The numbers back him up. This year, juries have handed down only five death sentences. In 2001, the figure was 14, down from 18 the year before. “There’s no question that the quality of appointments has improved,” says Hurley.

Still, he says, it’s too early to say the problem has been fixed. A lack of funds nearly drove many of the best lawyers from the program before the legislature added some cash in the waning days of the session, and budgetary concerns remain. A shortage of qualified attorneys plagues certain parts of the state, and the abilities of the attorneys on his eligibility list vary greatly. “It’s not a list of the best and brightest in North Carolina,” he says.

And the repair efforts do nothing to help those already on death row who had to take whatever lawyer they were given and were dealt the dead man’s hand. The astonishing number of death-row inmates who had malfeasant and incompetent lawyers “raises serious concerns about the legitimacy of their convictions and death sentences,” says Hurley. “It shows how broken the previous system was.”

So broken that some defendants had not one, but two iffy lawyers help shepherd them to death row. Glen Chapman was assigned both Tom Portwood and another lawyer with a history of alcohol abuse, Robert Adams. Convicted of neglecting to pay his state income taxes for three years, Adams was also found by the State Bar to have avoided an IRS lien (again for failure to pay taxes) by funneling money into an account maintained at Portwood’s office. Since 1991, Adams has been disciplined six times by the bar.

This is not simply a question of essential fairness, or even whether the defendants were guilty or innocent of their crimes.
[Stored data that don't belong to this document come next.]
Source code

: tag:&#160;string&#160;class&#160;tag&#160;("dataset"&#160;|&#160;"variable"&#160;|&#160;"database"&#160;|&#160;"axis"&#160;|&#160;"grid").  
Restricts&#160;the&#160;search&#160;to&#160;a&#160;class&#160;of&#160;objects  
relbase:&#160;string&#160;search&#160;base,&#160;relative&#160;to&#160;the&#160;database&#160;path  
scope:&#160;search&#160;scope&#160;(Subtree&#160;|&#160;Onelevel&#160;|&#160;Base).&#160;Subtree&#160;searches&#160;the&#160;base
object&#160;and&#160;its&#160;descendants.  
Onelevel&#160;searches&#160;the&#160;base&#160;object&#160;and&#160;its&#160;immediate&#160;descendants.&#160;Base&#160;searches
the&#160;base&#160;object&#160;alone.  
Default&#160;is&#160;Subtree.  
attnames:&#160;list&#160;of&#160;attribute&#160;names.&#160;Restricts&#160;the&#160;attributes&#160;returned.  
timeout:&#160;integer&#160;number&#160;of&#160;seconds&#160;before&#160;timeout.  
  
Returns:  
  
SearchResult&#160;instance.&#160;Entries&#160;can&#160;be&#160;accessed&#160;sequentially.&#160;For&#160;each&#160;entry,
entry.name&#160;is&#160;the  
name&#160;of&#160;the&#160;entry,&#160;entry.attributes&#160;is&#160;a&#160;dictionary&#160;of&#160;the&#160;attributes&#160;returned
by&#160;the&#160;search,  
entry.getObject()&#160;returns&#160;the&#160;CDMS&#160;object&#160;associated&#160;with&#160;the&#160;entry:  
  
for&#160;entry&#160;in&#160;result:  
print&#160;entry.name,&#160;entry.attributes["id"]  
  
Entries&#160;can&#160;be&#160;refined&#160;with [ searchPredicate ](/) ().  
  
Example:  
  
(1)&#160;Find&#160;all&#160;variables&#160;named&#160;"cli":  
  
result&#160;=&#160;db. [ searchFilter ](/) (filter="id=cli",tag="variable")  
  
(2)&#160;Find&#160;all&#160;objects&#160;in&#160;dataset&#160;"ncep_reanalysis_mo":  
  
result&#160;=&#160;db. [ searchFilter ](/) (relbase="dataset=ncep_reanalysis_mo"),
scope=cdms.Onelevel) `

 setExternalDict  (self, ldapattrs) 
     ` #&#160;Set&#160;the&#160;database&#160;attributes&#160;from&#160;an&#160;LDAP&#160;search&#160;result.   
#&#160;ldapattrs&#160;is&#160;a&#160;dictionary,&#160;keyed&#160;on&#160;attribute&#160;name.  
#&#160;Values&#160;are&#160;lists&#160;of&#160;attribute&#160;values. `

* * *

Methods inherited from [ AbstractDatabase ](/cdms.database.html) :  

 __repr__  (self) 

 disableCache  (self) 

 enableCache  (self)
The U.S. Supreme Court has ruled that the constitutional right to a lawyer means an effective lawyer, which one might reasonably assume excludes drug addicts and criminals. Until judges—or the state’s elected officials, who should establish a moratorium on executions until these and other problems with the death penalty can be resolved—acknowledge that this is not simply a technical question, North Carolina’s capital punishment system stands as a cynical example of criminal injustice at its worst.